» **RECORDS**:

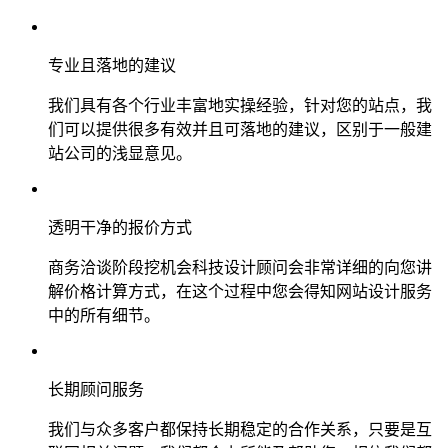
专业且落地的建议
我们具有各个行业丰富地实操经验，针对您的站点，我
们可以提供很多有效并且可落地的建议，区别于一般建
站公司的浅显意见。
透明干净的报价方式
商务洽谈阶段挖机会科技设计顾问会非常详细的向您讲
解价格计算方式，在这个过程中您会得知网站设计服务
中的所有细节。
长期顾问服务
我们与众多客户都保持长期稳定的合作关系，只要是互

---

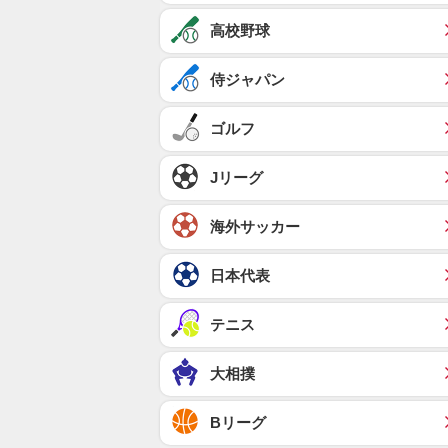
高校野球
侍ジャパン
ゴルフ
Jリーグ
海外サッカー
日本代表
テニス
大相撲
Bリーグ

==

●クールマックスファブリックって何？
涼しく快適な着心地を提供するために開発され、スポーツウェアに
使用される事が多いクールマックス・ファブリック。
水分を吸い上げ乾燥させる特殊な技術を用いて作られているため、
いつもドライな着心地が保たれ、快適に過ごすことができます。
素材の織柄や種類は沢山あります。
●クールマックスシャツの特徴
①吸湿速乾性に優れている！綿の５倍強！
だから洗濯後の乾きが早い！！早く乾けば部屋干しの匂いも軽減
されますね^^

» **EXERCISE DIRECTIONS**:
Look above for the line with "们可以提供很多有效并且可落地的建议，区别于一般建" and the line with "我们与众多客户都保持长期稳定的合作关系，只要是互". Write out those two lines and all the lines between them, exactly, and no others.

» **TASK ANSWER**:
们可以提供很多有效并且可落地的建议，区别于一般建
站公司的浅显意见。
透明干净的报价方式
商务洽谈阶段挖机会科技设计顾问会非常详细的向您讲
解价格计算方式，在这个过程中您会得知网站设计服务
中的所有细节。
长期顾问服务
我们与众多客户都保持长期稳定的合作关系，只要是互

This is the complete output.